> Records supplied:
=== Section Start ===

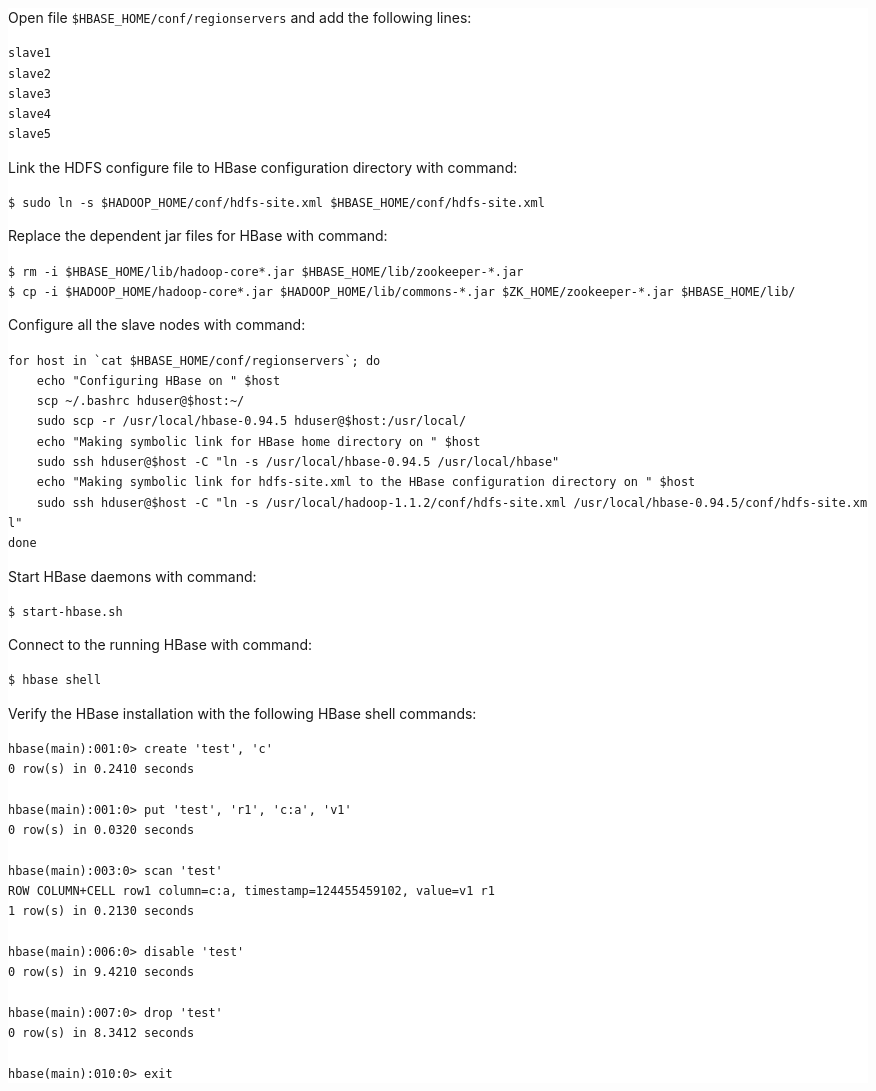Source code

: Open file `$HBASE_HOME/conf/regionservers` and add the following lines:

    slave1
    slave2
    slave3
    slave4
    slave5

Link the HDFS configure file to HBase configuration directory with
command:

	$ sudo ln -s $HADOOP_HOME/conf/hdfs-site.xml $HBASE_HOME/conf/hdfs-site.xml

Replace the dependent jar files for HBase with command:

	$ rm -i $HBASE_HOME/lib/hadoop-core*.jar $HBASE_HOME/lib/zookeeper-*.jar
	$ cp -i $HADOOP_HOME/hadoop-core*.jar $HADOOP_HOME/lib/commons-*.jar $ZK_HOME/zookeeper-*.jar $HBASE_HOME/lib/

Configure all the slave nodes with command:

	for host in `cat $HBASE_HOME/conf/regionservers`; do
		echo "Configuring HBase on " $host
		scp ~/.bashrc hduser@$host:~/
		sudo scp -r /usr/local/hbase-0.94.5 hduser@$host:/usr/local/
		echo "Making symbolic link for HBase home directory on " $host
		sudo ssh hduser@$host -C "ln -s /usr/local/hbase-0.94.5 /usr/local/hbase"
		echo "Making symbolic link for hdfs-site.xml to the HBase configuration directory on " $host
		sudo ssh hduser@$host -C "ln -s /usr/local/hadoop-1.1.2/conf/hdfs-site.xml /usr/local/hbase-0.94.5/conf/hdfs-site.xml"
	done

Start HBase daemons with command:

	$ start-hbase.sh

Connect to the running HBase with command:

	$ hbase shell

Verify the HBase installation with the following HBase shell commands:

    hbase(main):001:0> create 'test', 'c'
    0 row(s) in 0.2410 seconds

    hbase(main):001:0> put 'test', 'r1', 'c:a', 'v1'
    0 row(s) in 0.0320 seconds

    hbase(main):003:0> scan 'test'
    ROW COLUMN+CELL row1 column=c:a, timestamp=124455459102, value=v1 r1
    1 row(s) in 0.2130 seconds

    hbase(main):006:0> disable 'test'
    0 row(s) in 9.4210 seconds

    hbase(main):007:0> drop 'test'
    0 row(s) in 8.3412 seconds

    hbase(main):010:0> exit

=== Section End ===

> Exercise objective: Filter the entries down to the lines containing "symbolic". Copy each of those lines.

> Task solution:
		echo "Making symbolic link for HBase home directory on " $host
		echo "Making symbolic link for hdfs-site.xml to the HBase configuration directory on " $host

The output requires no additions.